Countries that are part of an economic union often have a single commercial policy that determines how member countries can interact with non-member countries.
For example, member countries of the European Union have a common commercial policy.
In modern times, the commercial policy of every country is generally based on the encouragement of exports and the discouragement of imports. The exports are encouraged by giving preferential freight rates on exports, subsidies, etc. Imports are hindered by erecting the tariffs walls, exchange controls, quota system, buy at the home campaign, etc.
Features/ Objectives of Commercial Policies
- To improve & extend international aid/co-operation through the exchange of goods & making a contract with different countries.
- To create an international market for our local products to increase export.
- To participate in the international trade fair to introduce our local products through govt or private initiatives.
- To take proper steps for promoting the export of non-traditional items.
- To launch publicity campaigns for creating a new market for traditional products.
- To create a favorable environment for foreign trade/exchange.
- To provide export facilities to exporters.
- To reduce the import of luxurious goods.
- To import raw materials, machinery, parts & accessories necessary for producing goods.
- To promote the establishment of export-oriented industries.
- To meet the need for essential goods.
- To encourage govt. & private sector industry for foreign trade.
- To stabilize the foreign exchange rate.
- To promote the export of man-power, to increase the earning of foreign currencies.
- Encourage domestic and foreign investment in overall industrial development.
- Encourage especially the development of small & cottage industries.
- Encourage the development of agro-based and agro-supportive industries.
- Stimulate the development of industries based on indigenous raw materials and indigenous technology
- Motivate investment in the intermediate and basic industries
- Create possible opportunities for revitalizing and rehabilitating controlling the quality of products; and
- Take appropriate measures for preventing environmental pollution and maintaining the ecological balance.
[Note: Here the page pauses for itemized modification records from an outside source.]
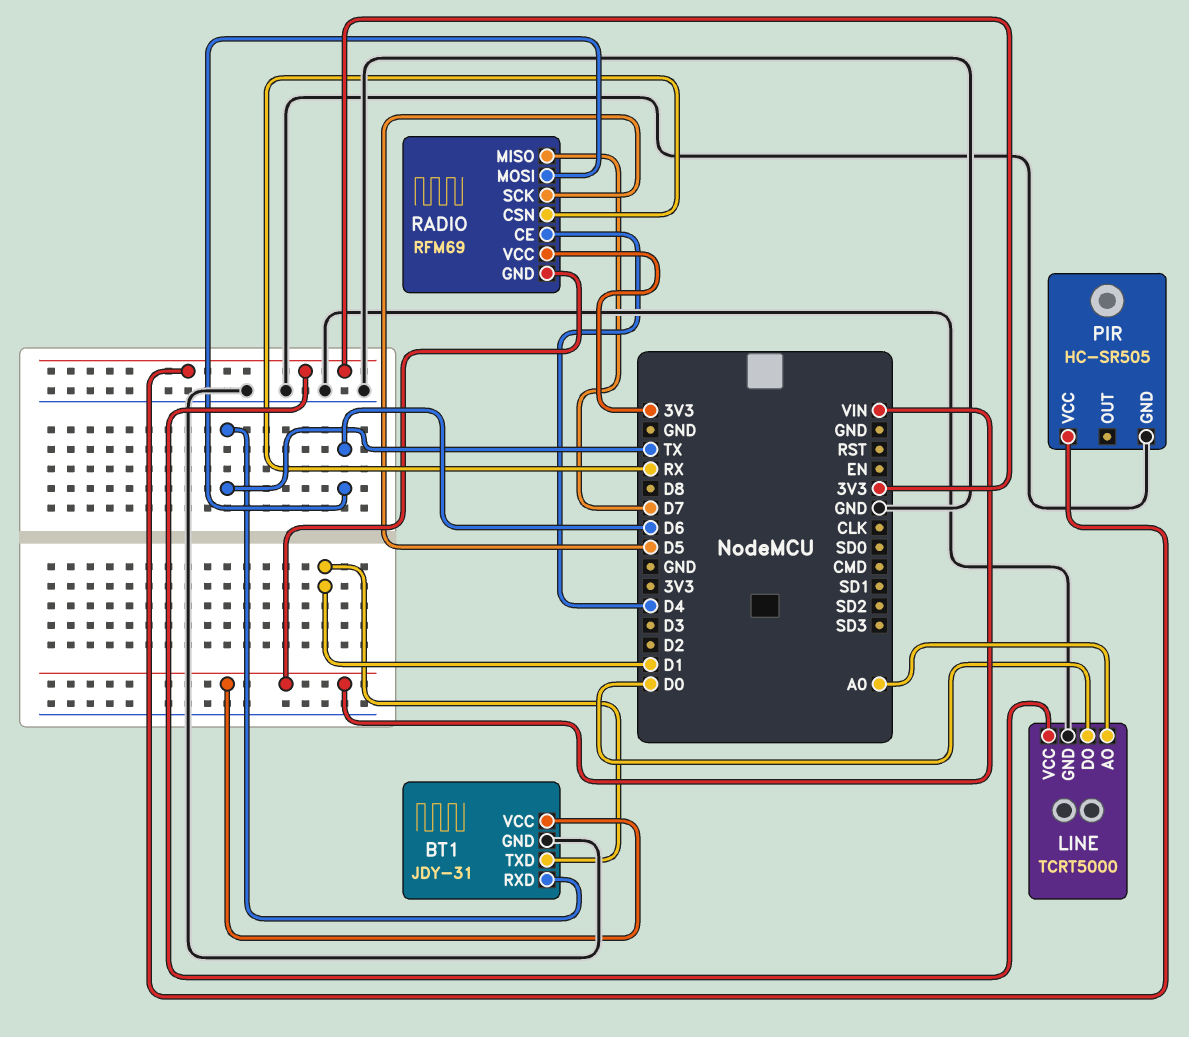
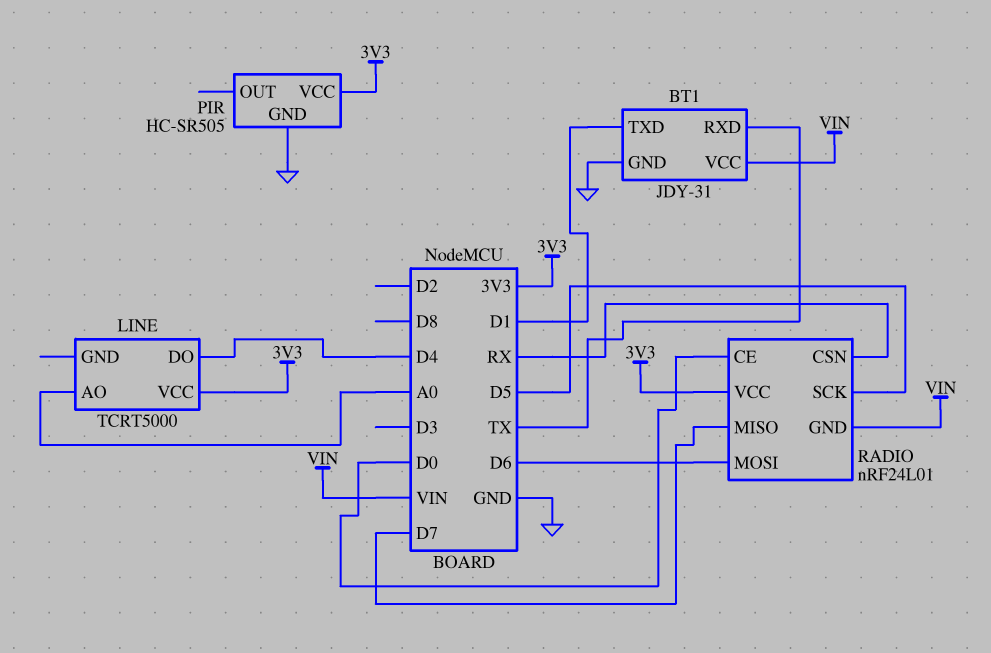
LINE pin DO: D0 -> D4
LINE pin GND: GND -> none
RADIO: RFM69 -> nRF24L01
RADIO pin CE: D4 -> D0

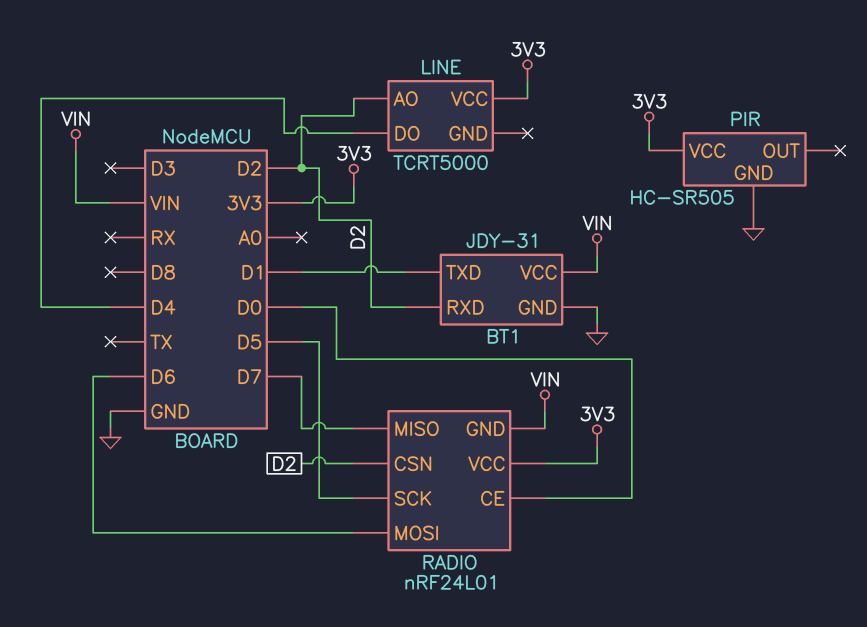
BT1 pin RXD: TX -> D2
LINE pin AO: A0 -> D2
RADIO pin CSN: RX -> D2

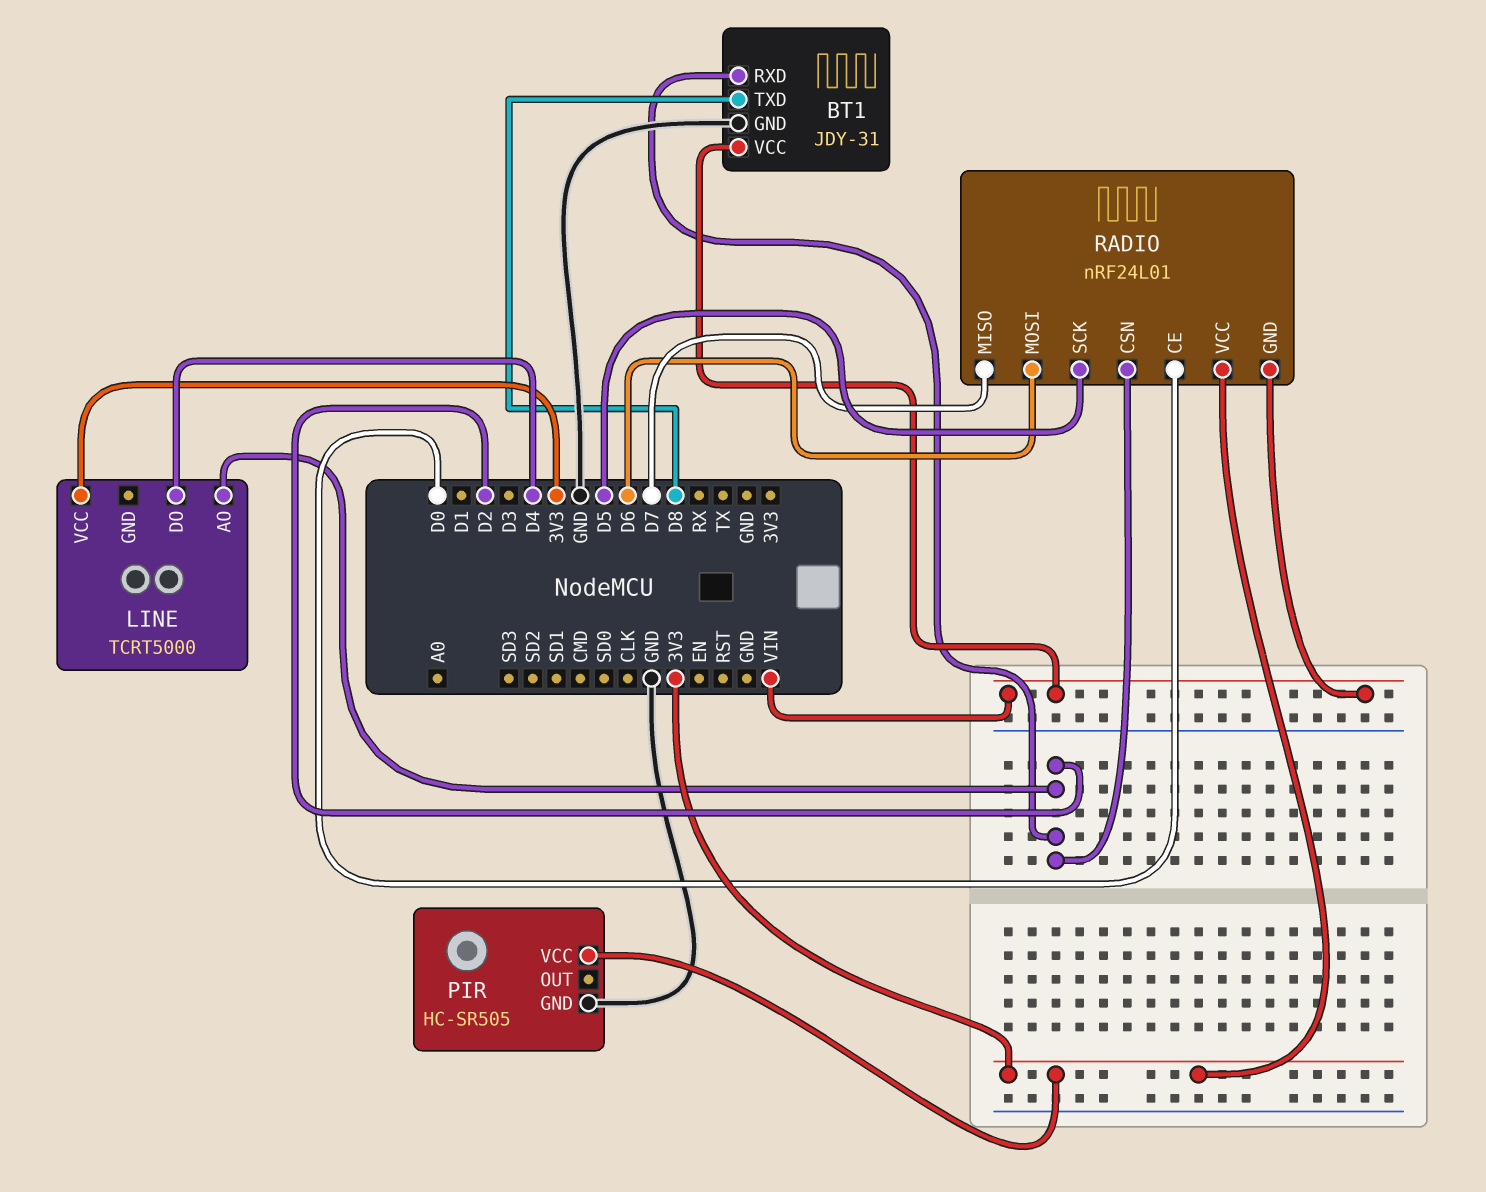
BT1 pin TXD: D1 -> D8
- Control the internal/external trade and other commercial activities of the economy
Instruments of Commercial Policy
A tariff is a tax or duty levied on the traded commodity as it crosses a national boundary. An import tariff is a duty on the imported commodity, while an export tariff is a duty on the exported commodity.
Tariffs can be ad valorem, specific, or compound. The ad valorem tariff is expressed as a fixed percentage of the value of the traded commodity.
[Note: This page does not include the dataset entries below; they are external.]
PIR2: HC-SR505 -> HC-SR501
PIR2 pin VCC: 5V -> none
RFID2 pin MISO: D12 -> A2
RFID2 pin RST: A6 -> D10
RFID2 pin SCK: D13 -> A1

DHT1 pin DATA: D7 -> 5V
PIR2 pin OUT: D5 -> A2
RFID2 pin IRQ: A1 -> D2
The specific tariff is expressed as a fixed sum per physical unit of the traded commodity. Finally, a compound tariff is a combination of an ad valorem and a specific tariff.
An import quota is a direct restriction on the quantity of some good that may be imported. The restriction is usually enforced by issuing licenses to some groups of individuals or firms.
For example, the United States has a quota on imports of foreign cheese.
The only firms allowed to import cheese are certain trading companies, each of which is allocated the right to import a maximum number of pounds of cheese each year.
An export subsidy is a payment to a firm or individual that ships a good abroad.
Voluntary Export Restraint
Voluntary export restraint refers to the case where an importing country induces another nation to reduce its exports of a commodity “voluntarily,” under the threat of higher-all round trade restriction when these exports threaten an entire domestic industry.
The United States negotiated voluntary export restraint on Japanese automobile exports in 1981.
Local Content Requirements
A local content requirement is a regulation that requires that some specified fraction of a final good be produced domestically.
Export Credit Subsidies
This is like an export subsidy except that it takes the form of a subsidized loan to the buyer. The United States has a government institution, the Export-Import Bank, that is devoted to providing at least slightly subsidized loans to aid exports.
Sometimes a government wants to restrict imports without doing so formally. It is easy to twist normal health, safety, and customs procedures to place substantial obstacles in the way of trade.
The classic example is the French decree in 1982 that all Japanese videocassette recorders must pass through the tiny customs house at Poitiers- effectively limiting the actual imports to a handful.
Exchange control refers to the restrictions on the purchase and sale of foreign exchange. It is operated in various forms by many countries, in particular tho$e who experience shortages of hard currencies.
A government can use exchange controls to limit the number of products that importers can purchase with a particular currency. For example, in 1985, China placed strict restrictions on foreign exchange spending.